-- READING TEXT --

%%

BRIEF DESCRIPTION OF THE DRAWINGS
[0078] The invention will be made clearer with the following
description of some exemplary embodiments thereof, exemplifying but
not limitative, with reference to the attached drawings
wherein:
[0079] FIG. 1 shows an application of a haptic portable interface
device according to the invention for virtually reproducing the
contact sensation and with shape recognition of a virtual surface
that repeates a real surface, for example of a statue;
[0080] FIG. 2 shows diagrammatically and in a simplified way an
example of application of a haptic interface device according to
the invention comprising five devices according to the invention,
applied each to a finger of a hand;
[0081] FIG. 3 shows an analogy between the movement and the contact
between a fingertip and a real surface and the movement and the
contact between a fingertip and a virtual surface, obtained with a
haptic interface device according to the invention;
[0082] FIG. 4 shows a simplified example of an exemplary embodiment
of a haptic interface device according to the invention, having a
passive arm capable of measuring continually the position of the
haptic interface device with respect to an outer reference
system;
[0083] FIG. 5 shows general view of an exemplary embodiment of an
interface device according to the invention, operated by motors
arranged remotely with respect to the interface device and
connected to the same by means of corresponding sheathed flexible
cables;
[0084] FIG. 6 shows a view of the above described haptic interface
device of FIG. 5, comprising means for spatially orienting about a
point an orientable surface and means for approaching/withdrawing
this surface to/from a fingertip;.
[0085] FIG. 7 shows an unit of the haptic interface device of FIG.
5 capable of orienting the orientable surface;
[0086] FIGS. 8 and 9 show two views of another haptic interface
device than that of FIG. 5, capable of approaching/withdrawing said
orientable surface to/from said fingertip.
DESCRIPTION OF PREFERRED EXEMPLARY EMBODIMENTS
[0087] In the following description, according to the invention, a
human-computer interface device of haptic type is shown, i.e.

%%

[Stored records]
%%

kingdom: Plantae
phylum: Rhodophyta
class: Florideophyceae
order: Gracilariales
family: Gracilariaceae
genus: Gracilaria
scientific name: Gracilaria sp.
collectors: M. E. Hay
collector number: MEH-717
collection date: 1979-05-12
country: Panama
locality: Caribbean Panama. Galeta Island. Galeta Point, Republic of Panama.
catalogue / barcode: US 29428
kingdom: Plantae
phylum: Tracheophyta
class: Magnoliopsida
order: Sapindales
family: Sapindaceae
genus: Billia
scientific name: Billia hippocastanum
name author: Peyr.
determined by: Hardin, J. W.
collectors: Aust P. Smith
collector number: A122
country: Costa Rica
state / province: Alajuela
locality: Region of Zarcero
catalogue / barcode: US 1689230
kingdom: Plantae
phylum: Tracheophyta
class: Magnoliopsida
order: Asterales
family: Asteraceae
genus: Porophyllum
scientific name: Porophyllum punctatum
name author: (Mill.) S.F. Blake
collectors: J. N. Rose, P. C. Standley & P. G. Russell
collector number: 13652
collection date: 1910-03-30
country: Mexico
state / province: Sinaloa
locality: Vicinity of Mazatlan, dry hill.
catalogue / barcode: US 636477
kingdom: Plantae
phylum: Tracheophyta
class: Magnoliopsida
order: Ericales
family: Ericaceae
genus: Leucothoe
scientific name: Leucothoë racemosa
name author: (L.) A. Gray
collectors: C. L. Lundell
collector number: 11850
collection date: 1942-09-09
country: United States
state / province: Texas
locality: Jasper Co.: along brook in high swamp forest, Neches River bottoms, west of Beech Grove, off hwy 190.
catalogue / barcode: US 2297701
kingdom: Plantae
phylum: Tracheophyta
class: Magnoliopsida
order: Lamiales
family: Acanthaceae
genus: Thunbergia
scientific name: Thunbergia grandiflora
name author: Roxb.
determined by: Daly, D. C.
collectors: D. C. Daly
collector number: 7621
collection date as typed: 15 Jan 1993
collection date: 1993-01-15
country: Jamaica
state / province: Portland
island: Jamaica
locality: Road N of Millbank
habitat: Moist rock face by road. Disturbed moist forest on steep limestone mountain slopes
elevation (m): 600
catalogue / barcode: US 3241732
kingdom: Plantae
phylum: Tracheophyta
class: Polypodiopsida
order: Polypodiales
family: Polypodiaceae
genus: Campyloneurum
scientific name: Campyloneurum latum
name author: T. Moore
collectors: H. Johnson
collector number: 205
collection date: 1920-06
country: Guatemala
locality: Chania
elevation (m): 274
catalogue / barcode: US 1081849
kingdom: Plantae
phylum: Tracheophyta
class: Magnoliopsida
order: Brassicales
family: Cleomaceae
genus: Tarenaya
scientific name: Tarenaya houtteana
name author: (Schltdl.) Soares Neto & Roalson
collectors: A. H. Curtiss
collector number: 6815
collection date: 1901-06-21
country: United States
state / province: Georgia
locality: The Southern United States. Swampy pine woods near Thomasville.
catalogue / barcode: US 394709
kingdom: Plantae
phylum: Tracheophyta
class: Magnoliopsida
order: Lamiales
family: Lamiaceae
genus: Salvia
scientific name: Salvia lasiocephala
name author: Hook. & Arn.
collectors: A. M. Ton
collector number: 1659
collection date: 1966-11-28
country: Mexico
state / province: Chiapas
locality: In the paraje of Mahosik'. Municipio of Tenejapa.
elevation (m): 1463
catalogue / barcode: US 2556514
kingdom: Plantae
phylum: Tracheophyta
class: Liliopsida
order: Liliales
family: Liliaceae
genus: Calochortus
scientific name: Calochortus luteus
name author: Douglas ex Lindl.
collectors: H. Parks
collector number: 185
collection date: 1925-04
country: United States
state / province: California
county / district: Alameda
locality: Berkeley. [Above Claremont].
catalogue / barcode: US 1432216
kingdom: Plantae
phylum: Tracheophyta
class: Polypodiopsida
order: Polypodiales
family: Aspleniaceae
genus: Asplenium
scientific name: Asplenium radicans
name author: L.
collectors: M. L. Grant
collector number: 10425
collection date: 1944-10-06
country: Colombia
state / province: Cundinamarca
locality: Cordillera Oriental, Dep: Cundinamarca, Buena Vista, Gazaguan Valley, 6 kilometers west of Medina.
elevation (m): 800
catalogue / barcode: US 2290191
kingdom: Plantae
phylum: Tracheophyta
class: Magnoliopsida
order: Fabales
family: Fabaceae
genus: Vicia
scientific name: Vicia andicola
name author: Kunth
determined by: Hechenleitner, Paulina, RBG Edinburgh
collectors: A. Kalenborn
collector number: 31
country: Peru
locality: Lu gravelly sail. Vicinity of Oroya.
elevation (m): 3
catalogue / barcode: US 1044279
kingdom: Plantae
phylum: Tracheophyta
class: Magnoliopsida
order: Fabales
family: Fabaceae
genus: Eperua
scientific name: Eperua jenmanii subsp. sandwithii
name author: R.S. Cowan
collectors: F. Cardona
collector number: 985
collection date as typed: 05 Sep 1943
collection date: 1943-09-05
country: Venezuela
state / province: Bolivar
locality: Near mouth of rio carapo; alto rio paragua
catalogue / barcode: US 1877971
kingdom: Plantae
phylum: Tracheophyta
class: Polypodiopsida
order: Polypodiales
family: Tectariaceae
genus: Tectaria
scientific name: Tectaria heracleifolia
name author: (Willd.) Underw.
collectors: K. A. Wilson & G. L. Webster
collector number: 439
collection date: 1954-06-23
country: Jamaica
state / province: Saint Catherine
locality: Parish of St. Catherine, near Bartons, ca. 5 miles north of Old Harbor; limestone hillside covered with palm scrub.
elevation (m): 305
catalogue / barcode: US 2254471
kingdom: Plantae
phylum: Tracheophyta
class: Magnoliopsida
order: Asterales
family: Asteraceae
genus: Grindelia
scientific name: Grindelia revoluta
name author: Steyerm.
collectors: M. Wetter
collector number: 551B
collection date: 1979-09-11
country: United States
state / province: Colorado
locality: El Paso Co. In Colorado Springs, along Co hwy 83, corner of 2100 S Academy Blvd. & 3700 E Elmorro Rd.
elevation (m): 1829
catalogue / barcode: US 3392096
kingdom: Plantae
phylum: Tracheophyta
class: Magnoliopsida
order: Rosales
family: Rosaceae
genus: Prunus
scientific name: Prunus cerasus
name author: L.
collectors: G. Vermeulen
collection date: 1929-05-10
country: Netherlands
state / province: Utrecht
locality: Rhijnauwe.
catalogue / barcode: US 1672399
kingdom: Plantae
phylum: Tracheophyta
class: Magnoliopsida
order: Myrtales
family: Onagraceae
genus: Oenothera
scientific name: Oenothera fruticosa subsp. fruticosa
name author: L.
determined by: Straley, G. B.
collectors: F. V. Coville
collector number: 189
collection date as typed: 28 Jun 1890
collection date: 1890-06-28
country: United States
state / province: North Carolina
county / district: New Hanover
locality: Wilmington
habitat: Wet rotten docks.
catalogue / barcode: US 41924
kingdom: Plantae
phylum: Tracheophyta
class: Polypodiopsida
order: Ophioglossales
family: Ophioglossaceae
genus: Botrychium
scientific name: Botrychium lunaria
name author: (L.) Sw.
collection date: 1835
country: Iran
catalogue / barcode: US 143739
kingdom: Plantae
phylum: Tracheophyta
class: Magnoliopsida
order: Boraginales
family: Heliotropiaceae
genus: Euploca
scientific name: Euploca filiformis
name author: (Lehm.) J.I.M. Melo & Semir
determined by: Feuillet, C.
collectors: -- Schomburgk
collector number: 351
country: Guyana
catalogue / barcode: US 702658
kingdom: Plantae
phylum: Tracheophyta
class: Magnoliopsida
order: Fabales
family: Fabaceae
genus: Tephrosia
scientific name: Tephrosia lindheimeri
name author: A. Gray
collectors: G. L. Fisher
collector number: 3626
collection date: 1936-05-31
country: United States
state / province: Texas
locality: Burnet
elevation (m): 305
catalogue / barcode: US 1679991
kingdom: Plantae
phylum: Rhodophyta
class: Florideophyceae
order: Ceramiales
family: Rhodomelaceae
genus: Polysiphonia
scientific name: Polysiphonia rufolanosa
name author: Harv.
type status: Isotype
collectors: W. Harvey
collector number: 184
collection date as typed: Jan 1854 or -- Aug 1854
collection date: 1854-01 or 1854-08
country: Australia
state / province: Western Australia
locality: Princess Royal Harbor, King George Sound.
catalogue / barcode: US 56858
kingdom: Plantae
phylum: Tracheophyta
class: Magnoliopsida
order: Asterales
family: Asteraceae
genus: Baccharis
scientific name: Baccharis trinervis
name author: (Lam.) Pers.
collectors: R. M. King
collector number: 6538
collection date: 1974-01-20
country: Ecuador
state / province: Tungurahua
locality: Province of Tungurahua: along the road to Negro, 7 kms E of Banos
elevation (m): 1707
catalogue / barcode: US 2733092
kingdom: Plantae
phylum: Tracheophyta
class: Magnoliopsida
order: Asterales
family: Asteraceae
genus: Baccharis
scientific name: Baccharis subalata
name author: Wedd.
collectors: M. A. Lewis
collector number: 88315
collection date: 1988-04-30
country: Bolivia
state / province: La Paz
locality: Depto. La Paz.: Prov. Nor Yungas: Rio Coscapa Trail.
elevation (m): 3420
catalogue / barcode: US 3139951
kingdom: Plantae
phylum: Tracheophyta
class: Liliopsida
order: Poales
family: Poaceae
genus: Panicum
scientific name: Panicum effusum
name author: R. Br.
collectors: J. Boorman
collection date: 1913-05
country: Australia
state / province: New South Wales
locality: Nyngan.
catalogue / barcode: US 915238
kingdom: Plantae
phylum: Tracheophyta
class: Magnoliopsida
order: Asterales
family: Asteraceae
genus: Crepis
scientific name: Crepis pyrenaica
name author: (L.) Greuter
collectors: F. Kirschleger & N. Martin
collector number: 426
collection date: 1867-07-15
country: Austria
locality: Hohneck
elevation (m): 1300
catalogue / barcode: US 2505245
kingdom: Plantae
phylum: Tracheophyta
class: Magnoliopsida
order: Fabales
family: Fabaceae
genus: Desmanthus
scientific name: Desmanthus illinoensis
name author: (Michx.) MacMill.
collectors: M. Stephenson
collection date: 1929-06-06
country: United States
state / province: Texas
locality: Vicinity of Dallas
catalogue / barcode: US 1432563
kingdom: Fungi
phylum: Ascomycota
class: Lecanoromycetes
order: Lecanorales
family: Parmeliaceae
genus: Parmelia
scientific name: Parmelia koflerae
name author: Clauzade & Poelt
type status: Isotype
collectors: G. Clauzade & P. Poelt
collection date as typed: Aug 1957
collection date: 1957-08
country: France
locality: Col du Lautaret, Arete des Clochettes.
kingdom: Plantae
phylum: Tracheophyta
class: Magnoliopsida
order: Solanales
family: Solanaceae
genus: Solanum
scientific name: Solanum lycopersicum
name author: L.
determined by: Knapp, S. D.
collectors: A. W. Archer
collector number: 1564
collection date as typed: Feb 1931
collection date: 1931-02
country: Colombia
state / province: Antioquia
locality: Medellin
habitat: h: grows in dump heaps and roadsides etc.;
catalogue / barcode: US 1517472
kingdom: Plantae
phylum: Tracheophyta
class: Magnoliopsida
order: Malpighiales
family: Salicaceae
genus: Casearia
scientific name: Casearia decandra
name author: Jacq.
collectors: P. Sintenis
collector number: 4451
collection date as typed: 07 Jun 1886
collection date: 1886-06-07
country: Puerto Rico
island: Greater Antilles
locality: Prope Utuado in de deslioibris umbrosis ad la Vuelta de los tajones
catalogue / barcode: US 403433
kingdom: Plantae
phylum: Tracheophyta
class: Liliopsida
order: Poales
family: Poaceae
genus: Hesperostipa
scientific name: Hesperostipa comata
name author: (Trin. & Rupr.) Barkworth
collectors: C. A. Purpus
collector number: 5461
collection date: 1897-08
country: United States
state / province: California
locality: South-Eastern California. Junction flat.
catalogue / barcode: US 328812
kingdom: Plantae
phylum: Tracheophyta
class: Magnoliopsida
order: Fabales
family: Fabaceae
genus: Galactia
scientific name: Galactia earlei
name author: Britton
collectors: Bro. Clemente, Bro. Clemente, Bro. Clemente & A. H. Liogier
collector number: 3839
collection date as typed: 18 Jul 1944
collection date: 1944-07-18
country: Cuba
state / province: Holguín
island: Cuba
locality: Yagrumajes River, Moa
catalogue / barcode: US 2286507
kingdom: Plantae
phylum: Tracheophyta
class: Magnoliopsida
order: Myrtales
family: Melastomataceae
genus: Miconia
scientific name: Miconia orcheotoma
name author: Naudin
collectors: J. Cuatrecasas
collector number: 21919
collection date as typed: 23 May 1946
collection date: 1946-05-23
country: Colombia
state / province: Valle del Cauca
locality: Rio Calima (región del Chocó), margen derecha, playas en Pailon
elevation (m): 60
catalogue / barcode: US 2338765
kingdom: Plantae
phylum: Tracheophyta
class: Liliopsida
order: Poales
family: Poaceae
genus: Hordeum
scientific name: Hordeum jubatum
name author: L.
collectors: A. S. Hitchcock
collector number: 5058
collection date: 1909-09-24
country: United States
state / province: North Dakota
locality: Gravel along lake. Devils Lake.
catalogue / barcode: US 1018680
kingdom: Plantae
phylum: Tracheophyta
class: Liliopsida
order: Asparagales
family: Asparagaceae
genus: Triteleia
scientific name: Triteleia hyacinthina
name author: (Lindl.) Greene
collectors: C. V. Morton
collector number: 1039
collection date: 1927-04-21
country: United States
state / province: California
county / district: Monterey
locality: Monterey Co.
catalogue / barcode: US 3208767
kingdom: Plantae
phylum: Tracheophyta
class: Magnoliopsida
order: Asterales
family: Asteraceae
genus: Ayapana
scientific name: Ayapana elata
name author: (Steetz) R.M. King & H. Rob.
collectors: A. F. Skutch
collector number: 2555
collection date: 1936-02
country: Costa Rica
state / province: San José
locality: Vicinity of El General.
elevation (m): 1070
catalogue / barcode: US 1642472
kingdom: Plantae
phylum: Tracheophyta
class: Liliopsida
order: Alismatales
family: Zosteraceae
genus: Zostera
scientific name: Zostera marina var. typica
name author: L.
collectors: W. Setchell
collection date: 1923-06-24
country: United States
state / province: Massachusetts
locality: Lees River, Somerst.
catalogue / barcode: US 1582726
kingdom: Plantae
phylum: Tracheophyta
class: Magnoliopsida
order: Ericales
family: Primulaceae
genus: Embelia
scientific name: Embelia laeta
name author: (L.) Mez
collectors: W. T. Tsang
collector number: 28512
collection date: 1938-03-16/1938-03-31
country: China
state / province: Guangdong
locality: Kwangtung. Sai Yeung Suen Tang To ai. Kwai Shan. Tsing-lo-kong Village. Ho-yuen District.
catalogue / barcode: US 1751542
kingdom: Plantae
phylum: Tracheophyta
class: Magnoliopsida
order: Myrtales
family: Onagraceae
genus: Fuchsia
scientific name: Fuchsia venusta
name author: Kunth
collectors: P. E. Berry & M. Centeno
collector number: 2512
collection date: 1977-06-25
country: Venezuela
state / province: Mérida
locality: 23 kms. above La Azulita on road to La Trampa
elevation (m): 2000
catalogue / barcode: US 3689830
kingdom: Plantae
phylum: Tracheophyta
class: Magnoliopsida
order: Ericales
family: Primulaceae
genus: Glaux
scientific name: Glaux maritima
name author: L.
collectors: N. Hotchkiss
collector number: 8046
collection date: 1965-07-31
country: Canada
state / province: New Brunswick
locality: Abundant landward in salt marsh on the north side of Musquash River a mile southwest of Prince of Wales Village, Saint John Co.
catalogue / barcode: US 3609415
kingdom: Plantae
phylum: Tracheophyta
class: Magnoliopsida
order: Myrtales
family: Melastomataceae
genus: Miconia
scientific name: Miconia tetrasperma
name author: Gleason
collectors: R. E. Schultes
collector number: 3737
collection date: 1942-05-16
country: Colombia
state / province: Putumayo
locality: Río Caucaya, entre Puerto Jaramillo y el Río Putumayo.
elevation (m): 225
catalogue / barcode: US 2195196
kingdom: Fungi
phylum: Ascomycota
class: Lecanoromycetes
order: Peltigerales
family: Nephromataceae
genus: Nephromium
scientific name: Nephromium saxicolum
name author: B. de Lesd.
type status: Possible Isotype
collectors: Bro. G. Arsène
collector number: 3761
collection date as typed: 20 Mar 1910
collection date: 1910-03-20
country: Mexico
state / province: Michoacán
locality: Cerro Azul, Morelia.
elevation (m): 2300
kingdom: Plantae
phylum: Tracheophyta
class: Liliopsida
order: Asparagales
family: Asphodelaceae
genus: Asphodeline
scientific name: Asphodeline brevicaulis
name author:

%%

-- DIRECTION 1 --
In the patent excerpt, what does the passive arm shown in FIG. 4 measure?
-- DIRECTION 2 --
Write out the patent excerpt from "5 capable of" to "to/from said fingertip.".

-- PROBLEM SOLUTION 1 --
It continually measures the position of the haptic interface device with respect to an outer reference system.

-- PROBLEM SOLUTION 2 --
5 capable of orienting the orientable surface;
[0086] FIGS. 8 and 9 show two views of another haptic interface
device than that of FIG. 5, capable of approaching/withdrawing said
orientable surface to/from said fingertip.